By Rob Isbitts via Iris.xyz

Narrowing down what pricks the bubble…from 16 possibilities

Two popular questions I hear these days are:

  1. What is the possibility of picking a perfect bracket for the NCAA Men’s Basketball tournament, which involves choosing the winners of 63 games over 3 long weekends?  Answer: according to Duke professor Jonathan Mattingly, the odds are 1 in 9,223,372,036,854,775,808.  That is over 9…wait for it…quintillion).
  • What will finally push the stock market from 10 years of exuberance to a condition known as a burst bubble…a la the years 2000-2003?  That is a far less precise calculation, and it has nothing to do with numbers higher than most of us can count…unless we are talking about the national debt, of course.

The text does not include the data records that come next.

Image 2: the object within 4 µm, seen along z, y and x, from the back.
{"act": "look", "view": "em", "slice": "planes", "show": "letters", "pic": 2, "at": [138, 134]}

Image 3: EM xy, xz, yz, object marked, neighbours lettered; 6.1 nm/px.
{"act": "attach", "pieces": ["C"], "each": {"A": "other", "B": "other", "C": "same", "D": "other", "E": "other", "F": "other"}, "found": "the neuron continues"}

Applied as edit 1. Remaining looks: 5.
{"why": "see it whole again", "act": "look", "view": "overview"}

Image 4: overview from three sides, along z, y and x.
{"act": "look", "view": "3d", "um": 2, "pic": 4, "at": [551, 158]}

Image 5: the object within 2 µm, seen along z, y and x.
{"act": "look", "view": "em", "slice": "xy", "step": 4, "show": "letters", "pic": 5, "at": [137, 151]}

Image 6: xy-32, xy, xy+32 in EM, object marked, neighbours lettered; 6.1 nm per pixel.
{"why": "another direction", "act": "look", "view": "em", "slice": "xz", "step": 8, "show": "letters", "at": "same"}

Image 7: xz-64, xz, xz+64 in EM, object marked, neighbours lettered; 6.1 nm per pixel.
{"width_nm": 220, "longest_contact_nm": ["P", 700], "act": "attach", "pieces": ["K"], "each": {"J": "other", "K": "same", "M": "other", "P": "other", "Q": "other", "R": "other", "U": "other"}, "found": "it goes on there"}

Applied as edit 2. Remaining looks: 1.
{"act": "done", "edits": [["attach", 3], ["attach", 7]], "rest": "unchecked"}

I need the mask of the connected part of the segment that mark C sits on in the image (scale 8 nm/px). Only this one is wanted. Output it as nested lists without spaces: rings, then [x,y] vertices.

With the middle weekend of the NCAA tourney upon us, I thought I’d offer my own suggestions of 16 items that could ultimately be, as a college basketball announcer would say about a shot to seal a win, “the dagger,” for the longest bull market in modern equity market history.  As with March Madness, I have divided them into 4 brackets, not by region of the country, but by type of market risk.  Here they are.

THE NOT-SO-SWEET 16

The “Quantitative” Bracket

  • The “CAPE” – this popular version of the price-earnings ratio, which smooths out corporate earnings over time and incorporates inflation, is about as high as it has ever been…except for the Dot Com Bubble…and in the late 1920s.  In fact, CAPE closed January right about where it was in October of 1929, the month of “Black Monday” on Wall Street.
  • The S&P 500’s 10-year annualized return is over 15%.  That’s in the top 4% of all data going back to 1960.  The only time the S&P was roaring louder than it is now was…you guessed it…the period leading up to the Dot-Com Bubble.

The Unemployment Rate is threatening to bottom and start climbing.  I am not talking about the “headline” rate that is typically what you see in the headlines.  I refer to the “U-6” unemployment rate, which includes those who gave up after looking for a job, or who are working multiple jobs to make ends meet because one job doesn’t do it.  It is threatening to pop above 8%.